[Collected data]
-=-=-
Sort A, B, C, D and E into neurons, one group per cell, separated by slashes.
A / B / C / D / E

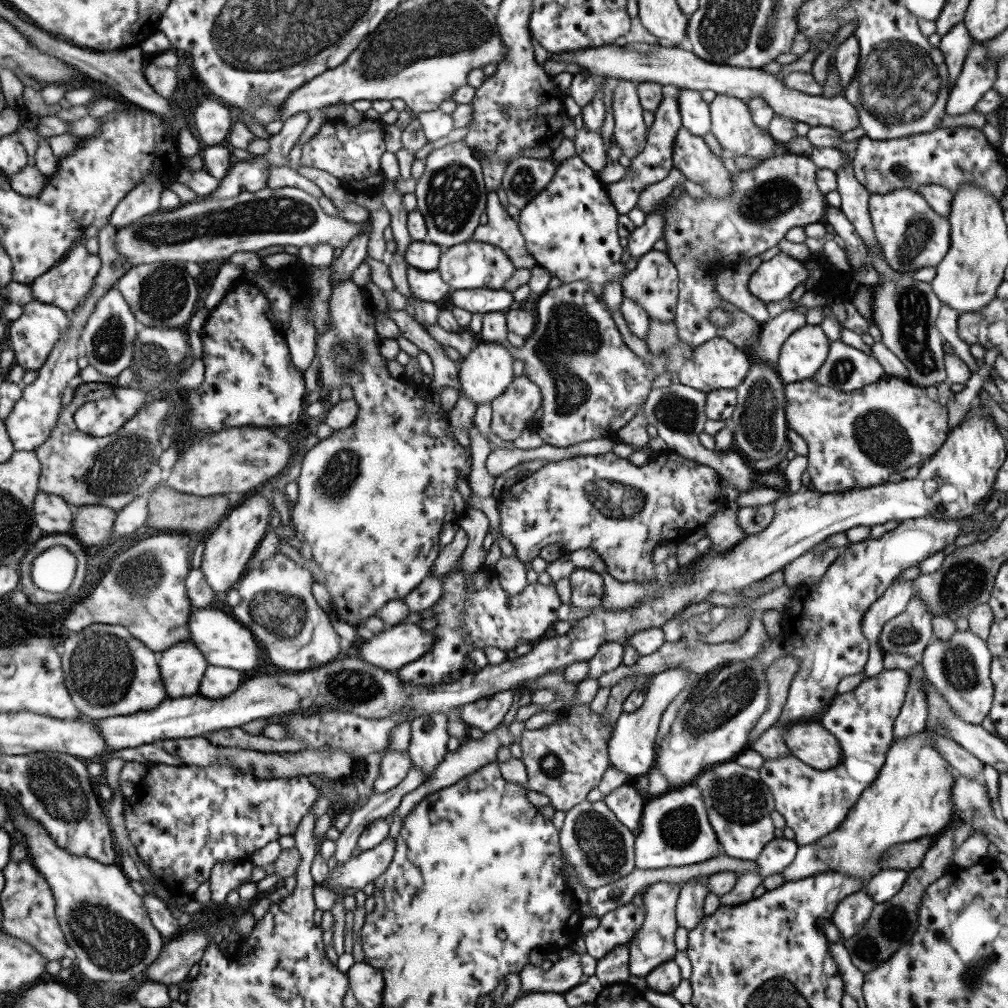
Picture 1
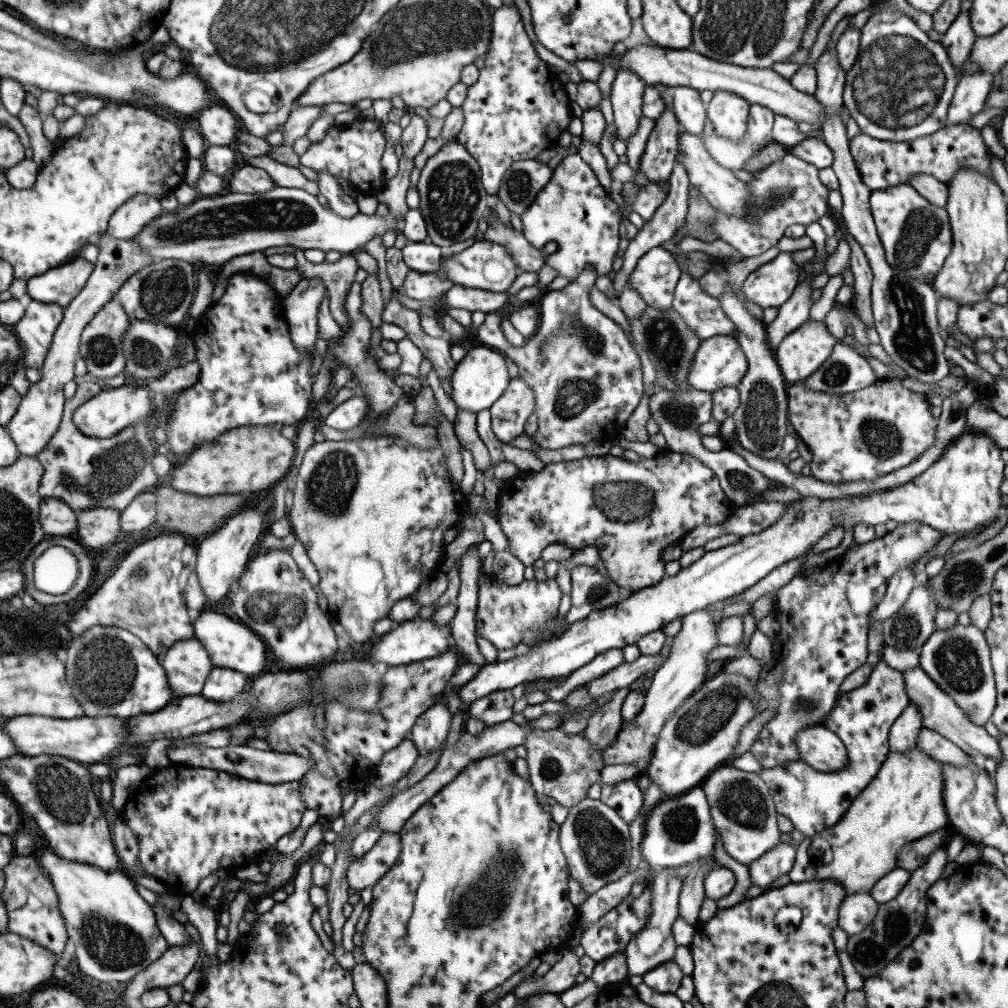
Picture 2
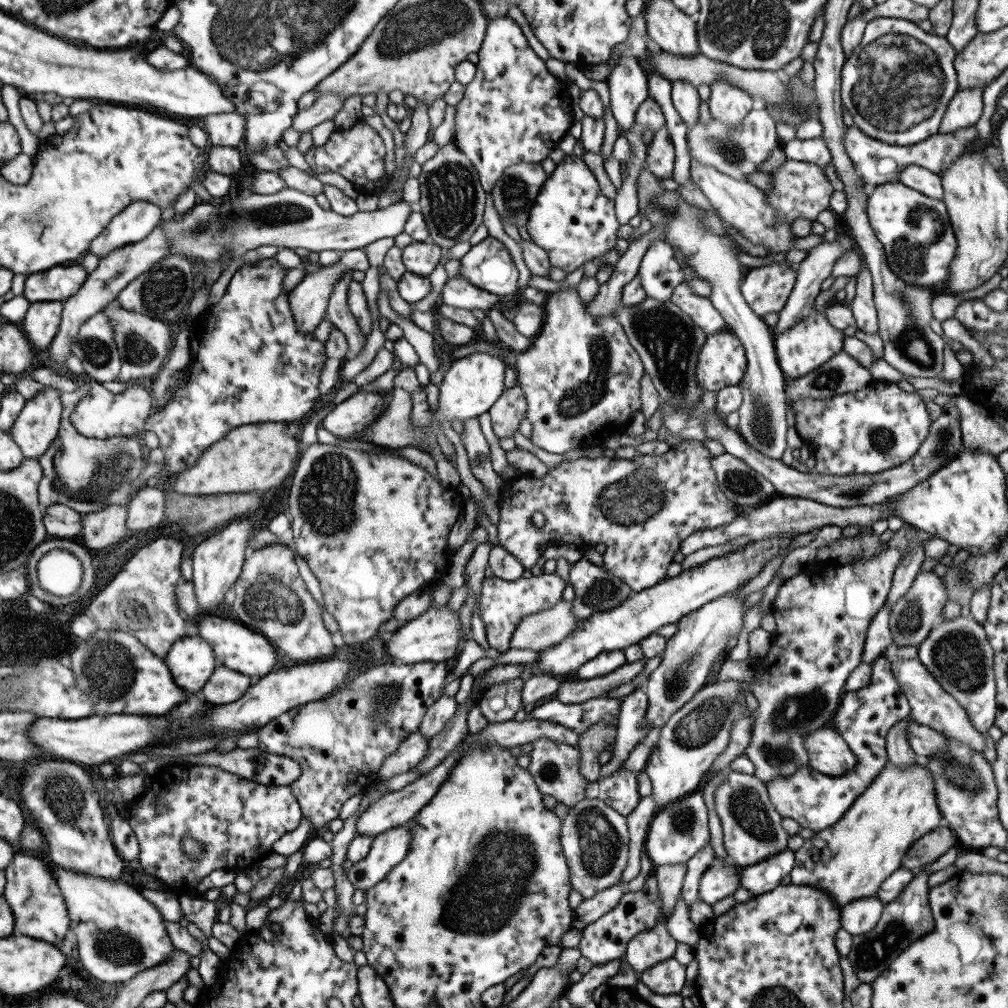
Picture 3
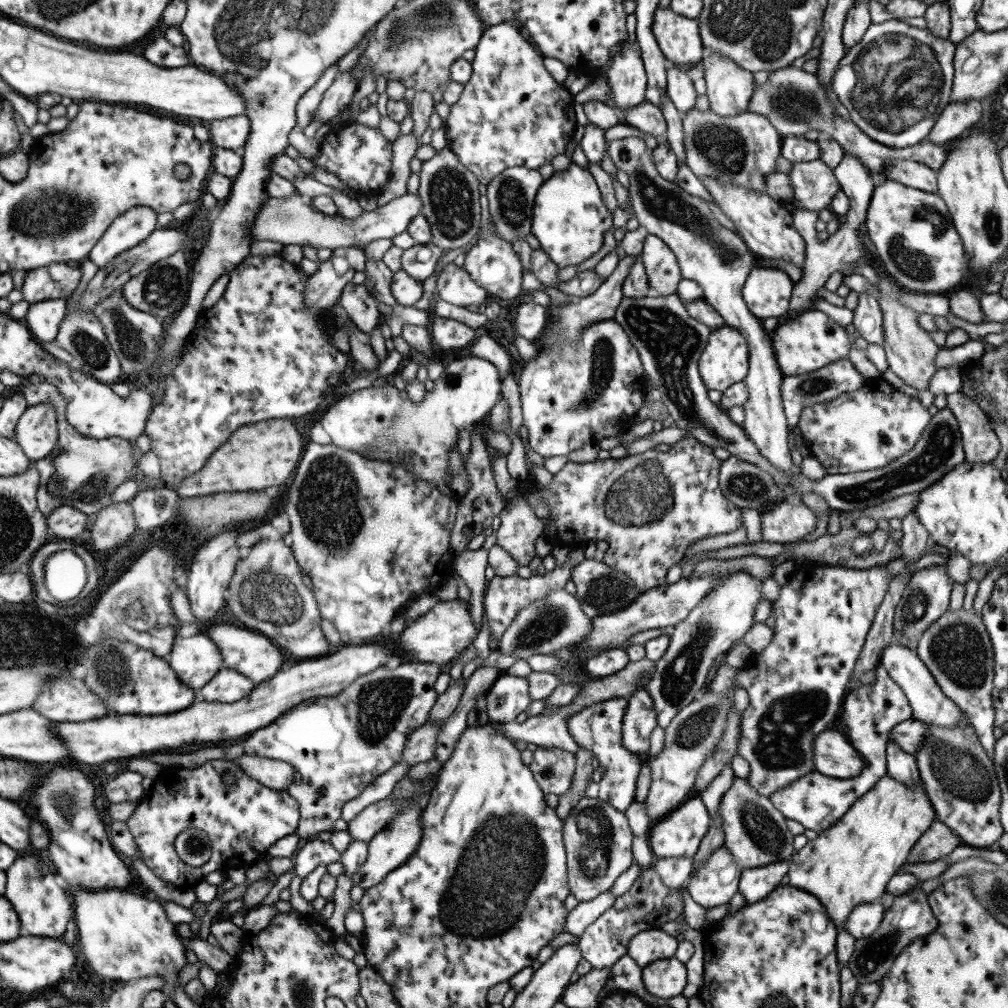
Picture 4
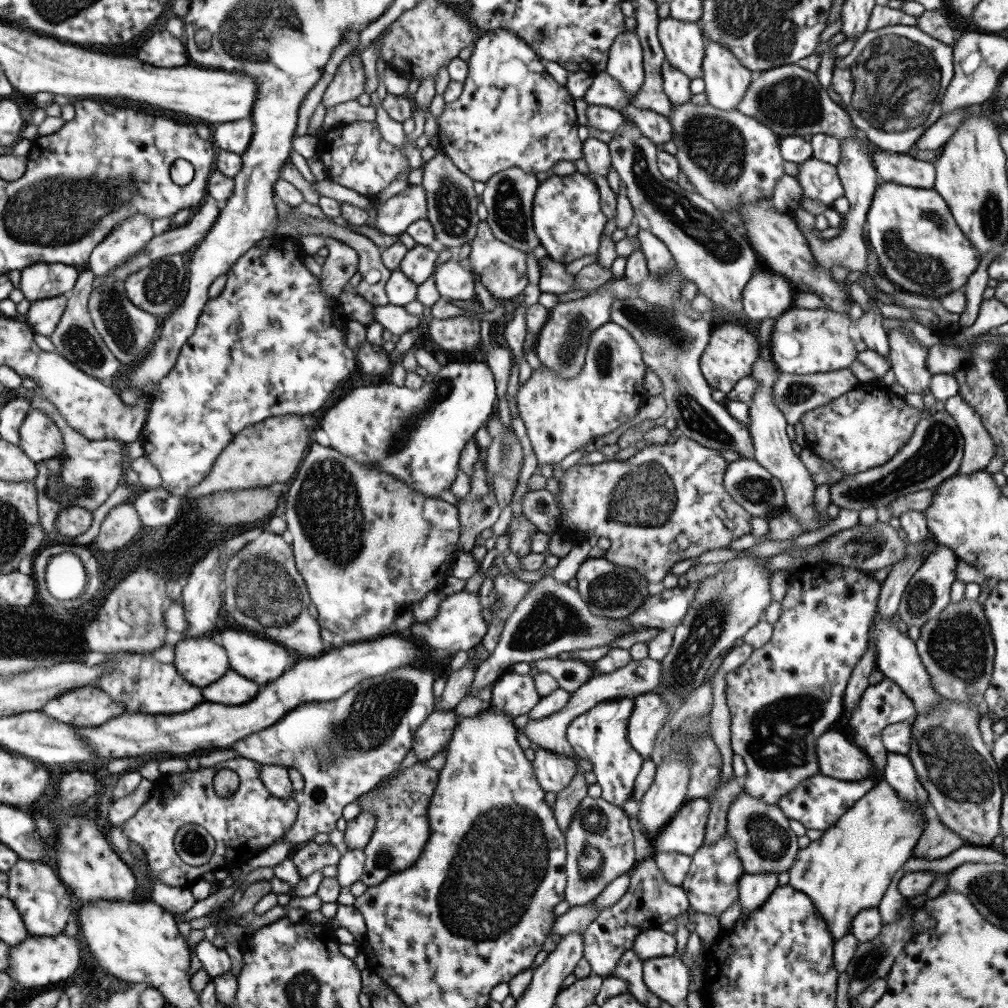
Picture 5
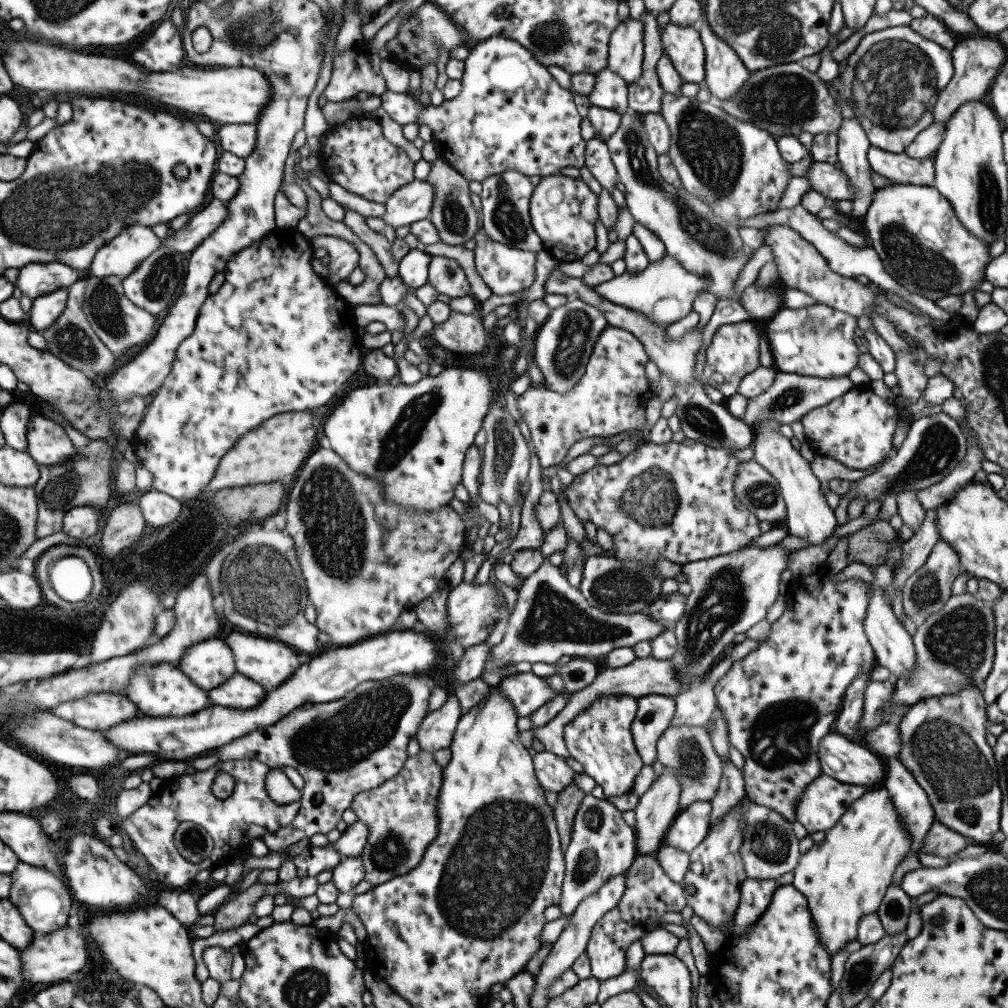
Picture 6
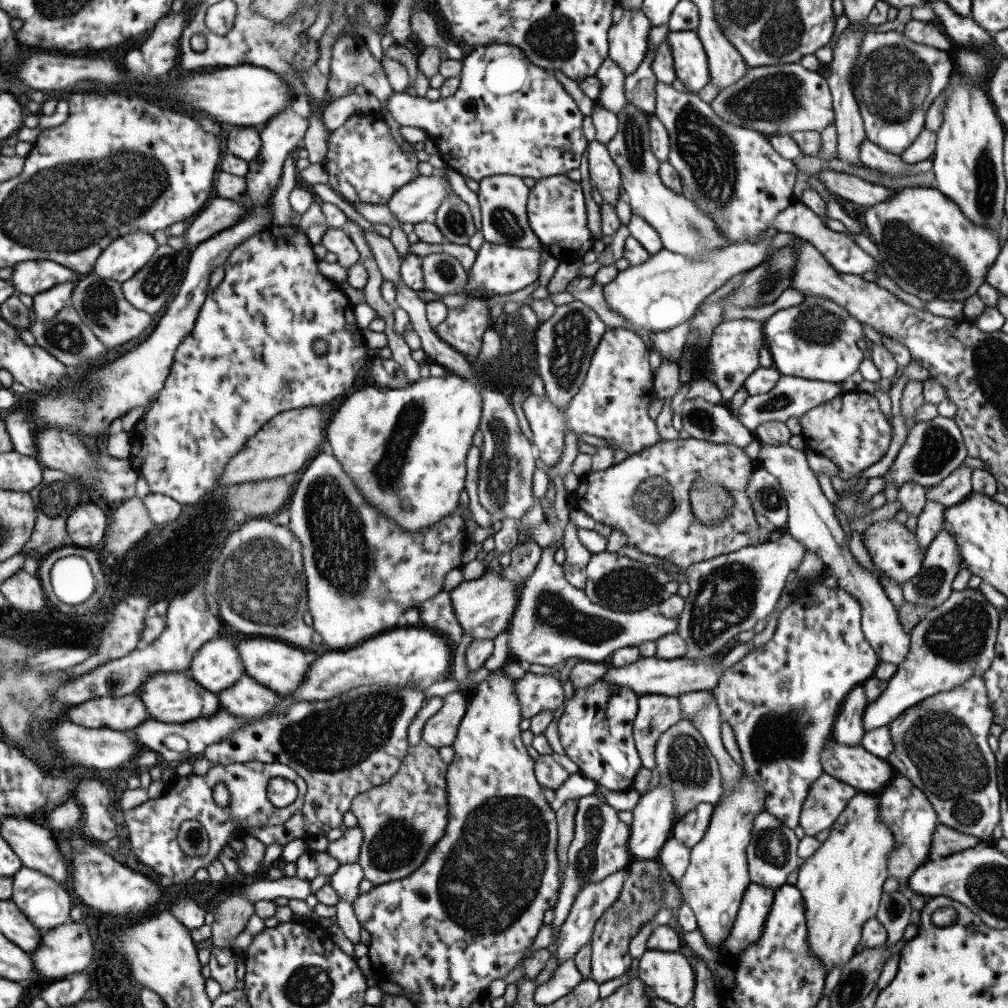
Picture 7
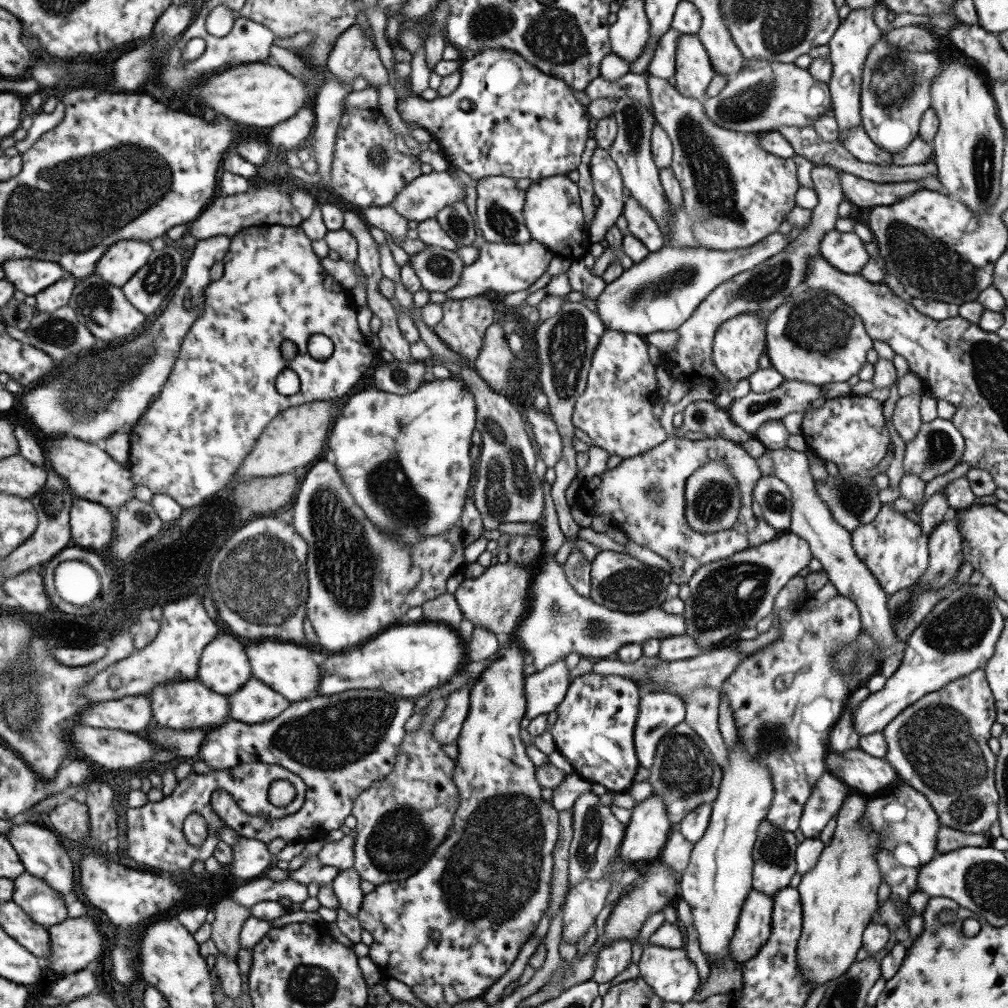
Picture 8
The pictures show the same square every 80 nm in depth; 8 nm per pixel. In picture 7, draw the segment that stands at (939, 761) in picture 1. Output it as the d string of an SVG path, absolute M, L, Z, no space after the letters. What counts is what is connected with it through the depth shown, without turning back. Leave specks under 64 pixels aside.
M857 792L833 821L827 838L820 842L819 848L796 868L794 885L802 896L806 941L810 951L821 959L826 974L830 968L841 968L857 952L855 945L860 942L861 927L865 921L875 917L882 895L881 885L888 877L887 857L894 849L895 841L888 826L878 815L878 802L879 799L874 794Z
-=-=-
YOUR GOAL: Would you write each entry out again exactly, omitting the images?

ANSWER FOR THIS EXERCISE:
Sort A, B, C, D and E into neurons, one group per cell, separated by slashes.
A / B / C / D / E

Picture 1
Picture 2
Picture 3
Picture 4
Picture 5
Picture 6
Picture 7
Picture 8
The pictures show the same square every 80 nm in depth; 8 nm per pixel. In picture 7, draw the segment that stands at (939, 761) in picture 1. Output it as the d string of an SVG path, absolute M, L, Z, no space after the letters. What counts is what is connected with it through the depth shown, without turning back. Leave specks under 64 pixels aside.
M857 792L833 821L827 838L820 842L819 848L796 868L794 885L802 896L806 941L810 951L821 959L826 974L830 968L841 968L857 952L855 945L860 942L861 927L865 921L875 917L882 895L881 885L888 877L887 857L894 849L895 841L888 826L878 815L878 802L879 799L874 794Z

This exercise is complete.